Mar. 6, 2004 Sen. Lorraine Berry's bill to create a territorial Homeland Security Office was met with no enthusiasm from the territory's leading emergency officials Friday. They said it was, at best, a duplication of effort.
Testifying before the Public Safety, Judiciary, Homeland Security and Justice Committee, Harold Baker, V.I. Territorial Emergency Management Agency (VITEMA) director; Cleave McBean, V.I. adjutant general and the governor's homeland security advisor; and Law Enforcement Planning Commission Director Eddy Charles told Berry the bill was unnecessary because the concerns it addresses are all covered by other agencies.
According to a story in the Saturday Avis newspaper, McBean said, "The bill itself is something of a duplication of what we're already doing. You would see that all these things that are outlined here, we have been doing."
Baker also objected to the bill. He said the territory would be running ahead of the states with its own Homeland Security Office. "There are only five states that have homeland security offices, apart from their emergency management agencies," he said.
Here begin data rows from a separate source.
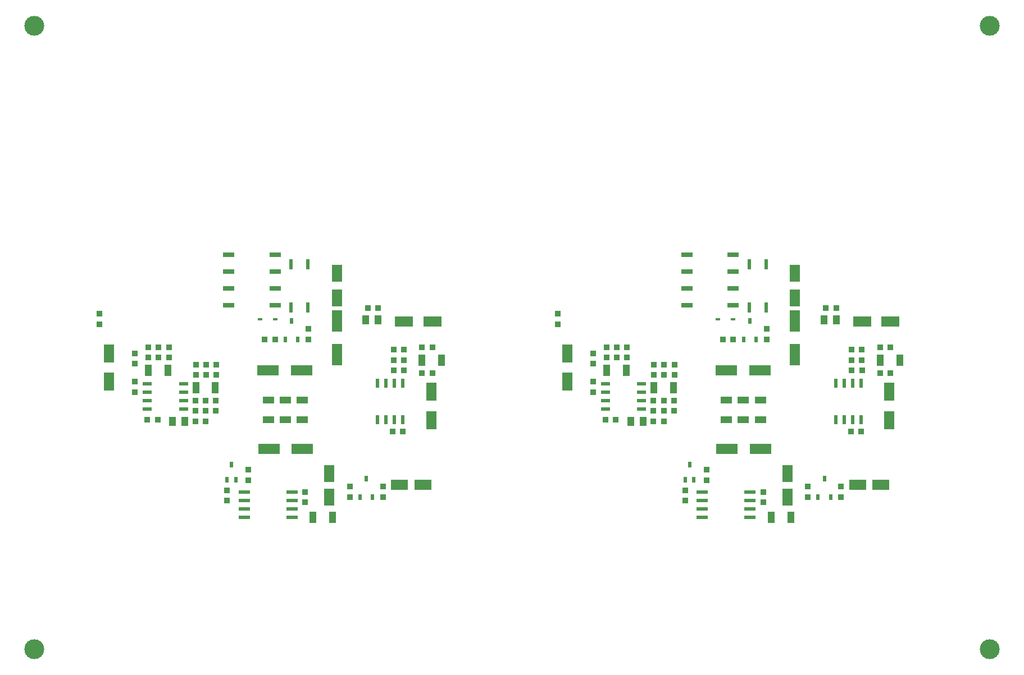
<source format=gtp>
G04*
G04 #@! TF.GenerationSoftware,Altium Limited,Altium Designer,19.1.6 (110)*
G04*
G04 Layer_Color=8421504*
%FSLAX25Y25*%
%MOIN*%
G70*
G01*
G75*
%ADD10C,0.11811*%
%ADD11R,0.06299X0.11024*%
%ADD12R,0.02165X0.03543*%
%ADD13R,0.06299X0.09843*%
%ADD14R,0.09843X0.06299*%
%ADD15R,0.07087X0.02362*%
%ADD16R,0.03740X0.03543*%
%ADD17R,0.04331X0.06890*%
%ADD18R,0.02362X0.03740*%
%ADD19R,0.02362X0.06299*%
%ADD20R,0.07087X0.03150*%
%ADD21R,0.05709X0.02362*%
%ADD22R,0.03543X0.03740*%
%ADD23R,0.12598X0.06299*%
%ADD24R,0.06890X0.04331*%
%ADD25R,0.03150X0.01575*%
%ADD26R,0.06299X0.12598*%
%ADD27R,0.06496X0.09843*%
%ADD28R,0.11024X0.06299*%
%ADD29R,0.03937X0.05512*%
%ADD30R,0.02362X0.05709*%
D10*
X11811Y11811D02*
D03*
X578740Y11811D02*
D03*
Y381890D02*
D03*
X11811Y381890D02*
D03*
D11*
X247391Y164701D02*
D03*
Y147797D02*
D03*
X56151Y170546D02*
D03*
Y187450D02*
D03*
X519261Y164701D02*
D03*
Y147797D02*
D03*
X328021Y170546D02*
D03*
Y187450D02*
D03*
D12*
X128789Y121197D02*
D03*
X131348Y112339D02*
D03*
X126230D02*
D03*
X400659Y121197D02*
D03*
X403218Y112339D02*
D03*
X398100D02*
D03*
D13*
X186860Y102056D02*
D03*
Y116007D02*
D03*
X458730Y102056D02*
D03*
Y116007D02*
D03*
D14*
X228402Y109380D02*
D03*
X242353D02*
D03*
X500272D02*
D03*
X514223D02*
D03*
D15*
X136368Y105075D02*
D03*
Y100075D02*
D03*
Y95075D02*
D03*
Y90075D02*
D03*
X164714Y105075D02*
D03*
Y100075D02*
D03*
Y95075D02*
D03*
Y90075D02*
D03*
X408238Y105075D02*
D03*
Y100075D02*
D03*
Y95075D02*
D03*
Y90075D02*
D03*
X436584Y105075D02*
D03*
Y100075D02*
D03*
Y95075D02*
D03*
Y90075D02*
D03*
D16*
X126230Y100036D02*
D03*
Y106138D02*
D03*
X138828Y118244D02*
D03*
Y112142D02*
D03*
X172490Y105055D02*
D03*
Y98953D02*
D03*
X198960Y102096D02*
D03*
Y108198D02*
D03*
X218645Y102096D02*
D03*
Y108198D02*
D03*
X71558Y181348D02*
D03*
Y187450D02*
D03*
X119537Y153342D02*
D03*
Y159444D02*
D03*
X85580Y185075D02*
D03*
Y191177D02*
D03*
X79478D02*
D03*
Y185075D02*
D03*
X71558Y170546D02*
D03*
Y164444D02*
D03*
X91682Y185075D02*
D03*
Y191177D02*
D03*
X107627Y174740D02*
D03*
Y180842D02*
D03*
X119832D02*
D03*
Y174740D02*
D03*
X113730D02*
D03*
Y180842D02*
D03*
X174458Y195803D02*
D03*
Y201905D02*
D03*
X113435Y159444D02*
D03*
Y153342D02*
D03*
X107332D02*
D03*
Y159444D02*
D03*
X50442Y210862D02*
D03*
Y204760D02*
D03*
X398100Y100036D02*
D03*
Y106138D02*
D03*
X410699Y118244D02*
D03*
Y112142D02*
D03*
X444360Y105055D02*
D03*
Y98953D02*
D03*
X470830Y102096D02*
D03*
Y108198D02*
D03*
X490515Y102096D02*
D03*
Y108198D02*
D03*
X343428Y181348D02*
D03*
Y187450D02*
D03*
X391407Y153342D02*
D03*
Y159444D02*
D03*
X357450Y185075D02*
D03*
Y191177D02*
D03*
X351348D02*
D03*
Y185075D02*
D03*
X343428Y170546D02*
D03*
Y164444D02*
D03*
X363553Y185075D02*
D03*
Y191177D02*
D03*
X379497Y174740D02*
D03*
Y180842D02*
D03*
X391702D02*
D03*
Y174740D02*
D03*
X385600D02*
D03*
Y180842D02*
D03*
X446328Y195803D02*
D03*
Y201905D02*
D03*
X385305Y159444D02*
D03*
Y153342D02*
D03*
X379202D02*
D03*
Y159444D02*
D03*
X322312Y210862D02*
D03*
Y204760D02*
D03*
D17*
X177188Y90075D02*
D03*
X188802D02*
D03*
X91092Y177496D02*
D03*
X79478D02*
D03*
X107627Y167063D02*
D03*
X119241D02*
D03*
X241880Y183402D02*
D03*
X253494D02*
D03*
X449058Y90075D02*
D03*
X460672D02*
D03*
X362962Y177496D02*
D03*
X351348D02*
D03*
X379498Y167063D02*
D03*
X391112D02*
D03*
X513750Y183402D02*
D03*
X525364D02*
D03*
D18*
X208802Y112923D02*
D03*
X212543Y102096D02*
D03*
X205062D02*
D03*
X164517Y206630D02*
D03*
X168257Y195803D02*
D03*
X160777D02*
D03*
X480673Y112923D02*
D03*
X484413Y102096D02*
D03*
X476932D02*
D03*
X436387Y206630D02*
D03*
X440128Y195803D02*
D03*
X432647D02*
D03*
D19*
X164143Y214701D02*
D03*
X174143D02*
D03*
X164143Y240291D02*
D03*
X174143D02*
D03*
X436013Y214701D02*
D03*
X446013D02*
D03*
X436013Y240291D02*
D03*
X446013D02*
D03*
D20*
X127159Y216138D02*
D03*
Y226138D02*
D03*
Y246138D02*
D03*
Y236138D02*
D03*
X154718D02*
D03*
Y246138D02*
D03*
Y226138D02*
D03*
Y216138D02*
D03*
X399029D02*
D03*
Y226138D02*
D03*
Y246138D02*
D03*
Y236138D02*
D03*
X426588D02*
D03*
Y246138D02*
D03*
Y226138D02*
D03*
Y216138D02*
D03*
D21*
X78887Y169445D02*
D03*
Y164445D02*
D03*
Y159445D02*
D03*
Y154445D02*
D03*
X100344Y169445D02*
D03*
Y164445D02*
D03*
Y159445D02*
D03*
Y154445D02*
D03*
X350757Y169445D02*
D03*
Y164445D02*
D03*
Y159445D02*
D03*
Y154445D02*
D03*
X372214Y169445D02*
D03*
Y164445D02*
D03*
Y159445D02*
D03*
Y154445D02*
D03*
D22*
X78887Y147954D02*
D03*
X84990D02*
D03*
X154675Y195803D02*
D03*
X148573D02*
D03*
X215797Y214209D02*
D03*
X209695D02*
D03*
X241880Y191177D02*
D03*
X247982D02*
D03*
X247982Y175626D02*
D03*
X241880D02*
D03*
X224950Y189602D02*
D03*
X231053D02*
D03*
X224950Y183411D02*
D03*
X231053D02*
D03*
X231065Y177210D02*
D03*
X224963D02*
D03*
X230561Y141079D02*
D03*
X224458D02*
D03*
X113434Y147181D02*
D03*
X107332D02*
D03*
X350757Y147954D02*
D03*
X356860D02*
D03*
X426545Y195803D02*
D03*
X420443D02*
D03*
X487667Y214209D02*
D03*
X481565D02*
D03*
X513750Y191177D02*
D03*
X519852D02*
D03*
X519852Y175626D02*
D03*
X513750D02*
D03*
X496820Y189602D02*
D03*
X502923D02*
D03*
X496820Y183411D02*
D03*
X502923D02*
D03*
X502935Y177210D02*
D03*
X496833D02*
D03*
X502431Y141079D02*
D03*
X496328D02*
D03*
X385305Y147181D02*
D03*
X379202D02*
D03*
D23*
X170901Y130842D02*
D03*
X151047D02*
D03*
X150555Y177201D02*
D03*
X170409D02*
D03*
X442771Y130842D02*
D03*
X422917D02*
D03*
X422425Y177201D02*
D03*
X442279D02*
D03*
D24*
X170915Y159681D02*
D03*
Y148067D02*
D03*
X160679Y148067D02*
D03*
Y159681D02*
D03*
X150639Y148067D02*
D03*
Y159681D02*
D03*
X442785Y159681D02*
D03*
Y148067D02*
D03*
X432549Y148067D02*
D03*
Y159681D02*
D03*
X422509Y148067D02*
D03*
Y159681D02*
D03*
D25*
X145620Y207614D02*
D03*
X154675D02*
D03*
X417490D02*
D03*
X426545D02*
D03*
D26*
X191388Y206630D02*
D03*
Y186776D02*
D03*
X463258Y206630D02*
D03*
Y186776D02*
D03*
D27*
X191388Y220213D02*
D03*
Y234976D02*
D03*
X463258Y220213D02*
D03*
Y234976D02*
D03*
D28*
X247969Y206236D02*
D03*
X231065D02*
D03*
X519839D02*
D03*
X502936D02*
D03*
D29*
X208528Y207220D02*
D03*
X215812D02*
D03*
X101101Y147181D02*
D03*
X93817D02*
D03*
X480399Y207220D02*
D03*
X487682D02*
D03*
X372971Y147181D02*
D03*
X365687D02*
D03*
D30*
X215580Y148165D02*
D03*
X220580D02*
D03*
X225580D02*
D03*
X230580D02*
D03*
X215580Y169622D02*
D03*
X220580D02*
D03*
X225580D02*
D03*
X230580D02*
D03*
X487451Y148165D02*
D03*
X492451D02*
D03*
X497450D02*
D03*
X502451D02*
D03*
X487451Y169622D02*
D03*
X492451D02*
D03*
X497450D02*
D03*
X502451D02*
D03*
M02*

</source>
The bill seeks to separate the powers of VITEMA, restricting it from active participation in any terrorist situation, except as designated by the Homeland Security Office. It says that VITEMA will handle all "natural and man-made disasters and emergencies, excluding those that involve acts of terrorism or threats of terrorism and other similar violent acts."
Charles said, "Creating another office something separate would just create an additional agency for VITEMA to notify," according to the Avis report, which also says Berry seemed surprised by the position the governor's top security personnel took on the bill.
Charles said the office that the bill would create was unnecessary. According to the Avis report, Charles said an addendum to VITEMA'S comprehensive emergency response plan regarding an attack involving weapons of mass destruction is sufficient.
Though Gov. Charles W. Turnbull and Berry are both Democrats, they have crossed swords several times, most recently on Berry's proposal for a Tourism Authority, which she later changed to a Tourism Board. Turnbull had said publicly that he would support the authority but later voiced objections to the makeup of the governing board. (See "Senate approves Waste Management Authority".)
Under Berry's bill, the Homeland Security Office would have a director appointed by the governor. The director would appoint an assistant director, a Coordinator of Domestic Preparedness and other professional, technical and clerical personnel.
The office would be funded by the local and federal governments and included in the governor's budget. The director would apply for federal grants and assistance programs, the bill says.
The bill does not say what the Homeland Security Office would do when there is no imminent terrorist threat.
Berry said she must now reconsider the bill's future, according to the Avis report. The bill is co-sponsored by 11 of her colleagues. Sens. Louis Hill, Almando "Rocky" Liburd and Celestino A. White Sr. are not listed as sponsors.
Berry states in the bill, in part, "… the borders and the 175 miles of unprotected coastlines of the territory are dangerously exposed to infiltration by many facets of global and domestic terrorism. Another concern for homeland security consideration is the existence of 'ideal' targets: the Hovensa Oil Refinery and cruise ships. A major hit on these would cause the economic collapse of the Virgin Islands, and these are in our harbors, the very areas assessed to be the most vulnerable to attack!"
The committee held a bill proposed by Sen. Usie Richards, which would establish a uniform set of fees for commercial vehicle inspections. The bill has been hailed as "long overdue" by police officials in a St. Thomas Rules Committee meeting.
Testifying on Friday, Police Commissioner Elton Lewis and Barbara Jackson-McIntosh, administrator of the V.I. Office of Highway Safety, said the inspection bill would fill an important void in V.I. law, according to a report in the Avis.
The legislation would crack down on vehicles weighing more than 10,000 pounds and those designed to carry more than eight passengers, which would be required to hold commercial drivers licenses.
The bill contains a meticulous fee schedule, hailed by police but objected to by some truckers and taxi drivers. Keith O'Neale Jr. of O' Neale's Trucking and Trailer Transport said getting a commercial drivers license was a long process, under the best of circumstances, and would require him to send his drivers to the mainland.
Lewis, according to the report, said, "The Police Department, through the Highway Safety Administration, would be willing to put on the training." He also said he would consider "grandfathering" the current truckers with minimal training.
Taxi drivers turned up at the St. Croix meeting to voice complaints. On his Saturday morning WVWI radio show, Sen. Roosevelt David said no taxi drivers showed up at the St. Thomas hearing. David, not a member of Berry's committee, said he would vote against the measure (when it reaches the Senate floor). He indicated he did not think it was fair to the taxi drivers.
Berry did not say when the bill would next be heard in her committee.